In what looks like a typical Russian paradox, the park almost immediately had to be fenced-in, and now can be entered only via metal detectors and police searches, after it was vandalized within days of its opening.

Political implications

Polls show that inhabitants of Moscow increasingly like the project's growing results, which bodes well for the energetic mayor, Sobyanin, who faces re-election in less than a year.

“Focus groups show that the majority of Moscow's population support these changes,” says Alexei Makarkin, deputy director of the independent Center for Political Technologies in Moscow. “They like the fact that there are fewer cars, more sidewalks, more greenery. So, the wishes of the authorities and the population appear to be aligned. Opponents of the project object to this modernization from above. They believe the most important issue is that people aren't consulted, and the changes were not agreed with local communities.”

People rest at a glass dome with a greenhouse at the newly opened Zaryadye Park off Red Square in central Moscow on Sept. 11, 2017.
Maxim Shemetov/Reuters

That does have political implications, he says. In last month's municipal elections, downtown Moscow districts – including those most affected by the renovations – surprised the establishment by electing large numbers of a liberal opposition bloc to local councils. These districts are traditional bastions of middle-class opposition, so the voting may not be a direct response to the city works. But authorities will now have to face much more focused criticism from newly elected deputies.

“Part of the opposition regards anything the authorities do as incompetent, and an excuse for corruption, and they are now sitting inside the councils,” says Mr. Makarkin.

‘Same country in a different way’

Not everyone agrees the beautification project is for the best. “Of course it's good to improve our city,” says Nikolai Lyzlov, a Moscow architect. “But I don't like it when everything is done to a single standard, in one style, by one company, everywhere and rapidly. Our city was created over centuries, every district has a different atmosphere, and here it is being homogenized. It would be so much better to do this as a slow process, directed by the municipalities and with the participation of citizens.”

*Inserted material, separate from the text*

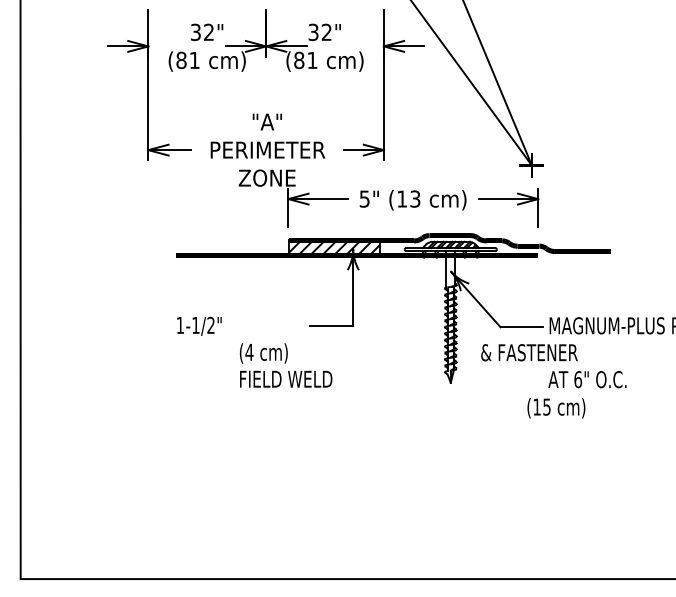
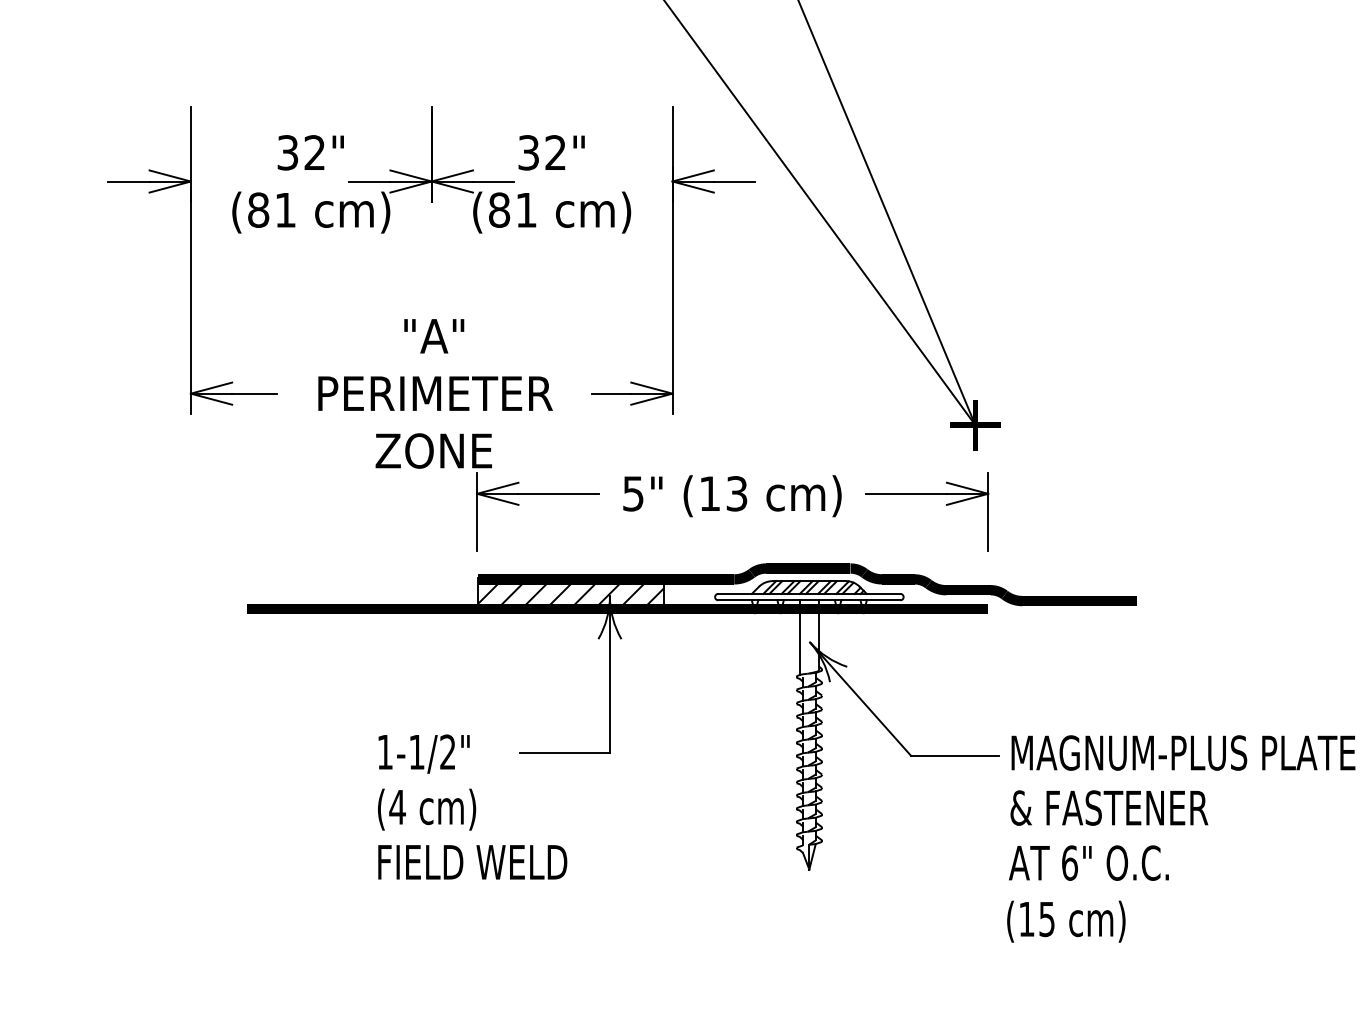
text: (199, 325) -> (424, 752), moved
text: (529, 352) -> (1109, 807), moved
text: (556, 408) -> (1066, 922), moved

And, although an astute reader of the Russian media can detect a distant sound of thunder, little heed has so far been paid to the growing chorus of voices across Russia's vast hinterland complaining of the disproportionate resources devoted to prettifying Moscow.

Although 40 Russian centers are currently undergoing urban renewal drives ordered by the Kremlin, the total budget for those cities, whose locations range from the Baltic Sea to the Pacific Ocean, is just $700 million. Moscow's My Street project alone costs $2 billion.

“We are also trying to make our city of Omsk better and more comfortable for life but, the thing is, we seem to live in the same country but in a different way,” says Sergei Kostarov, a professor of Omsk State University in western Siberia. “We can't help but notice that building Zaryadye Park in Moscow cost the same as our entire city budget. It just shows that the centralization of political power in Russia still results in the centralization of everything.”